Exhibition of textile and craft works at Season, Aotearoa. Featuring collborations with Soraa Glass, OfBODY, Picnic Studios, John Harris, and Francesca Logan.

All things can be thrown into the infinite void, yet the void remains the same. Negative space and emptiness doesn’t have to be thought of as sad. Emptiness contains all of us, we are enfolded by it and it does not judge. Negative space is fluid and constantly changing; it is a space for transformation. In East Asian traditions, garments are often made to lie flat, coming alive when inhabited by a body. An empty garment suggests the absence of a person, but that absence has its own sense of presence. The wind in my garment sings an eternal song.

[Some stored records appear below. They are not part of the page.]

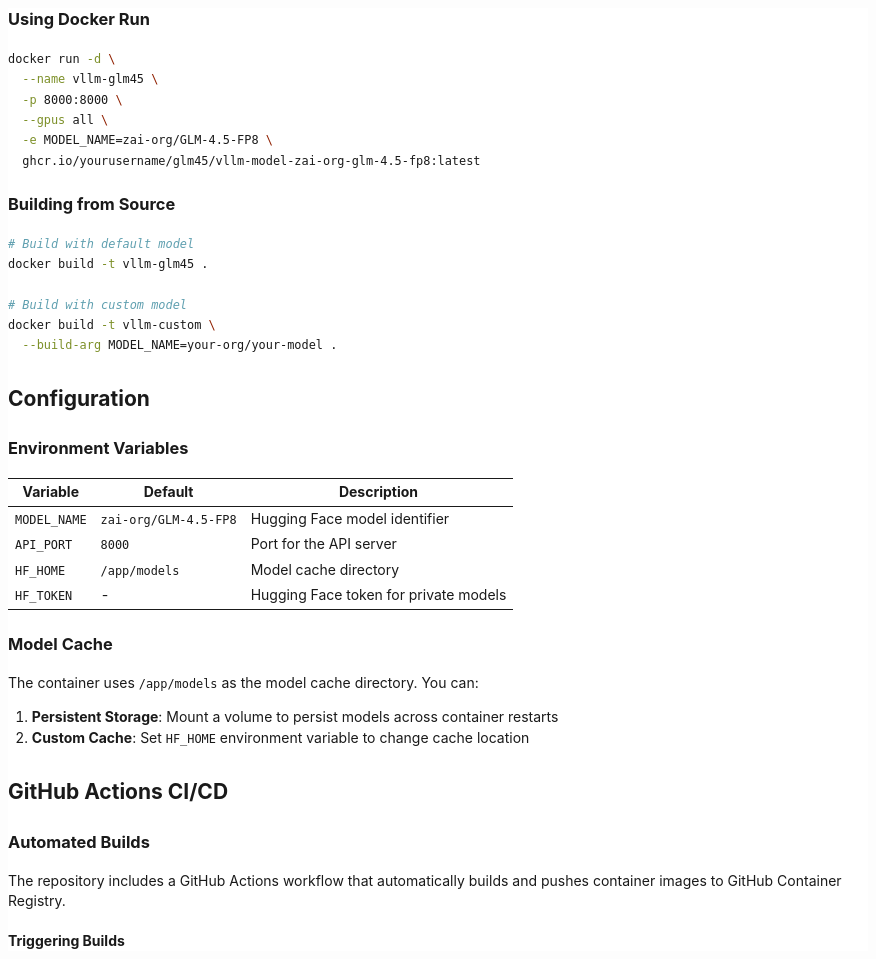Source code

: ### Using Docker Run

```bash
docker run -d \
  --name vllm-glm45 \
  -p 8000:8000 \
  --gpus all \
  -e MODEL_NAME=zai-org/GLM-4.5-FP8 \
  ghcr.io/yourusername/glm45/vllm-model-zai-org-glm-4.5-fp8:latest
```

### Building from Source

```bash
# Build with default model
docker build -t vllm-glm45 .

# Build with custom model
docker build -t vllm-custom \
  --build-arg MODEL_NAME=your-org/your-model .
```

## Configuration

### Environment Variables

| Variable | Default | Description |
|----------|---------|-------------|
| `MODEL_NAME` | `zai-org/GLM-4.5-FP8` | Hugging Face model identifier |
| `API_PORT` | `8000` | Port for the API server |
| `HF_HOME` | `/app/models` | Model cache directory |
| `HF_TOKEN` | - | Hugging Face token for private models |

### Model Cache

The container uses `/app/models` as the model cache directory. You can:

1. **Persistent Storage**: Mount a volume to persist models across container restarts
2. **Custom Cache**: Set `HF_HOME` environment variable to change cache location

## GitHub Actions CI/CD

### Automated Builds

The repository includes a GitHub Actions workflow that automatically builds and pushes container images to GitHub Container Registry.

#### Triggering Builds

I was born in Korea, and my family immigrated to Aotearoa when I was six months old. I grew up without a deep sense of connection to my heritage. I did not feel like much of a Korean or much of a New Zealander; nor did I feel at home in the gender binary that was offered. In dealing with these complex dynamics, I questioned the nature of poles of identity, because I sat outside of them. I began to feel more at home in the negative space around identifiers, finding freedom, expansiveness, and joy in that emptiness.

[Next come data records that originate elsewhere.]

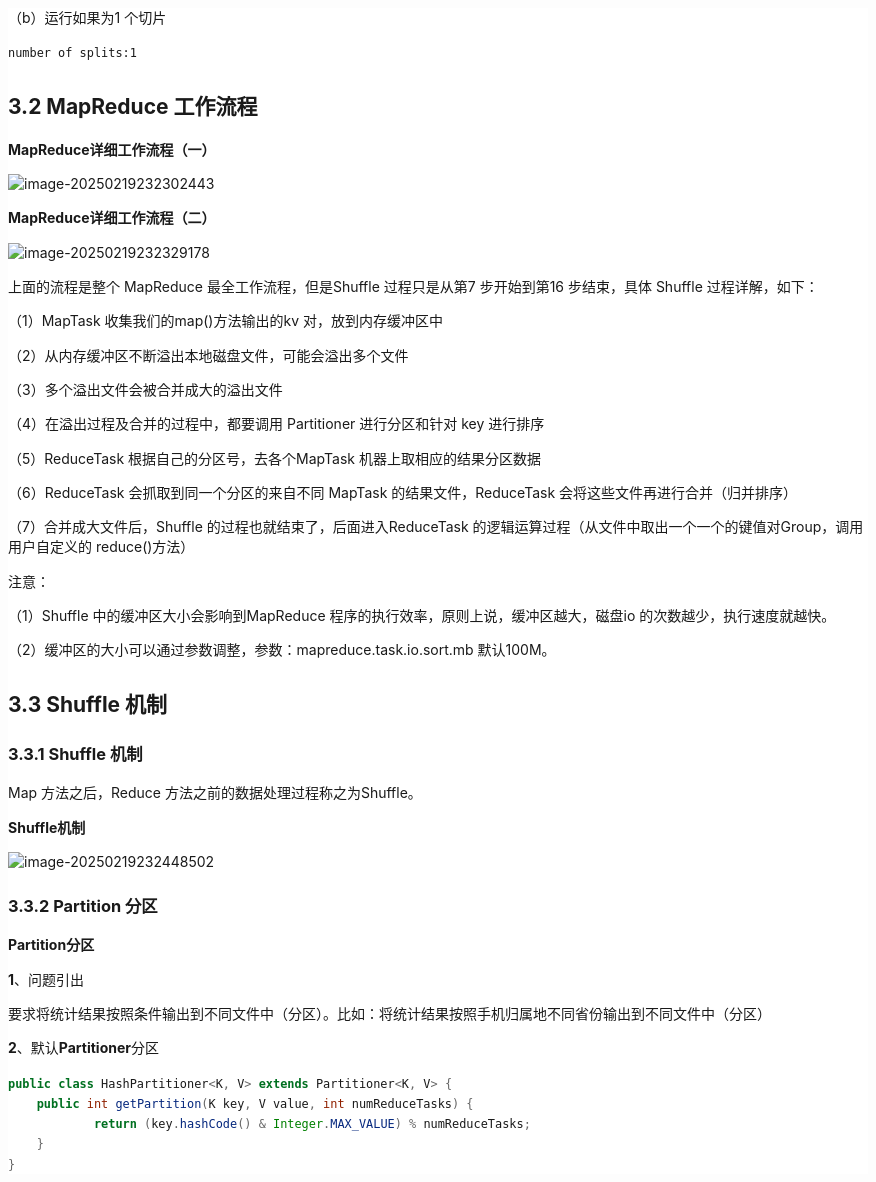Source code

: （b）运行如果为1 个切片

```
number of splits:1
```

## 3.2 MapReduce 工作流程

**MapReduce详细工作流程（一）**

![image-20250219232302443](https://raw.githubusercontent.com/onetioner/img/main/PicGo3/202502192323508.png)

**MapReduce详细工作流程（二）**

![image-20250219232329178](https://raw.githubusercontent.com/onetioner/img/main/PicGo3/202502192323248.png)

上面的流程是整个 MapReduce 最全工作流程，但是Shuffle 过程只是从第7 步开始到第16 步结束，具体 Shuffle 过程详解，如下：

（1）MapTask 收集我们的map()方法输出的kv 对，放到内存缓冲区中

（2）从内存缓冲区不断溢出本地磁盘文件，可能会溢出多个文件

（3）多个溢出文件会被合并成大的溢出文件

（4）在溢出过程及合并的过程中，都要调用 Partitioner 进行分区和针对 key 进行排序

（5）ReduceTask 根据自己的分区号，去各个MapTask 机器上取相应的结果分区数据

（6）ReduceTask 会抓取到同一个分区的来自不同 MapTask 的结果文件，ReduceTask 会将这些文件再进行合并（归并排序）

（7）合并成大文件后，Shuffle 的过程也就结束了，后面进入ReduceTask 的逻辑运算过程（从文件中取出一个一个的键值对Group，调用用户自定义的 reduce()方法）

注意：

（1）Shuffle 中的缓冲区大小会影响到MapReduce 程序的执行效率，原则上说，缓冲区越大，磁盘io 的次数越少，执行速度就越快。

（2）缓冲区的大小可以通过参数调整，参数：mapreduce.task.io.sort.mb 默认100M。

## 3.3 Shuffle 机制

### 3.3.1 Shuffle 机制

Map 方法之后，Reduce 方法之前的数据处理过程称之为Shuffle。

**Shuffle机制**

![image-20250219232448502](https://raw.githubusercontent.com/onetioner/img/main/PicGo3/202502192324562.png)

### 3.3.2 Partition 分区

**Partition分区**

**1**、问题引出

要求将统计结果按照条件输出到不同文件中（分区）。比如：将统计结果按照手机归属地不同省份输出到不同文件中（分区）

**2**、默认**Partitioner**分区

```java
public class HashPartitioner<K, V> extends Partitioner<K, V> {
    public int getPartition(K key, V value, int numReduceTasks) {
    		return (key.hashCode() & Integer.MAX_VALUE) % numReduceTasks;
    }
}
```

Through learning about traditions of Korean craft I have been able to develop a deeper relationship with my heritage through an embodied practice of making, a space to find understanding for my experience of unbelonging. I feel myself inhabiting this inbetweenness and find that it is a space for transformation. Materials metamorphose from one state to another, delicately holding the memory of their previous lives as they embrace new ones. They hold meaning, as words do, and we can rearrange them to create stories: to tell old ones and create new ones.

This show was born from reflections on absence and loss, and how they are experienced in the body. My inhabitation of negative space collided with feelings of loss with the passing of my grandmother in 2020 in Korea, during the Covid pandemic, where my grandfather is currently living out his final years. The realisation of this loss compounded when lockdown lifted and I was able to visit her resting place. I have been processing my emotions through making, translating them using tactile craft objects that speak to experiences felt in the body.

A red silk durumagi (outer garment) left to me by my grandmother was a material starting point for this exhibition. This hanging screen, made using hand sewn jogakbo techniques, describes a life-size replica of the garment. Following Korean tradition, the original lies completely flat unless inhabited by a body. My grandmother’s absence is keenly felt in the durumagi, but I’m also aware that we only spent time together every few years. Our relationship was built on distance but still so full of love. I want to portray absence not as despairing but as a natural texture of our experience.

The flying kite fills with air and, though not inhabited, is animated.
The empty vessel does not hold nothing.
The unworn garment is not uninhabited.